To do. Echo back each line from the one containing "The value of" up to and including the one containing "What is the sum", unchanged.

Supplied information.
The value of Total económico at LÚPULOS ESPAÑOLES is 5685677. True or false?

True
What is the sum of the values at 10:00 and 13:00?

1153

...

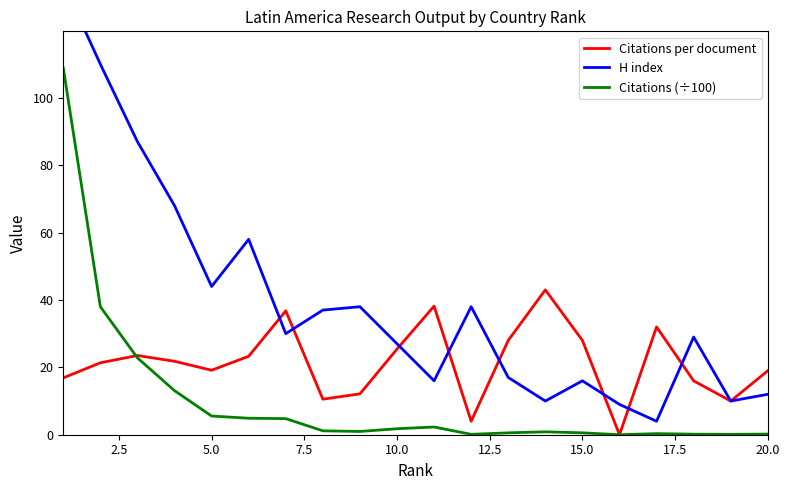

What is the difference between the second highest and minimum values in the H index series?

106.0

Solution for this task.
The value of Total económico at LÚPULOS ESPAÑOLES is 5685677. True or false?

True
What is the sum of the values at 10:00 and 13:00?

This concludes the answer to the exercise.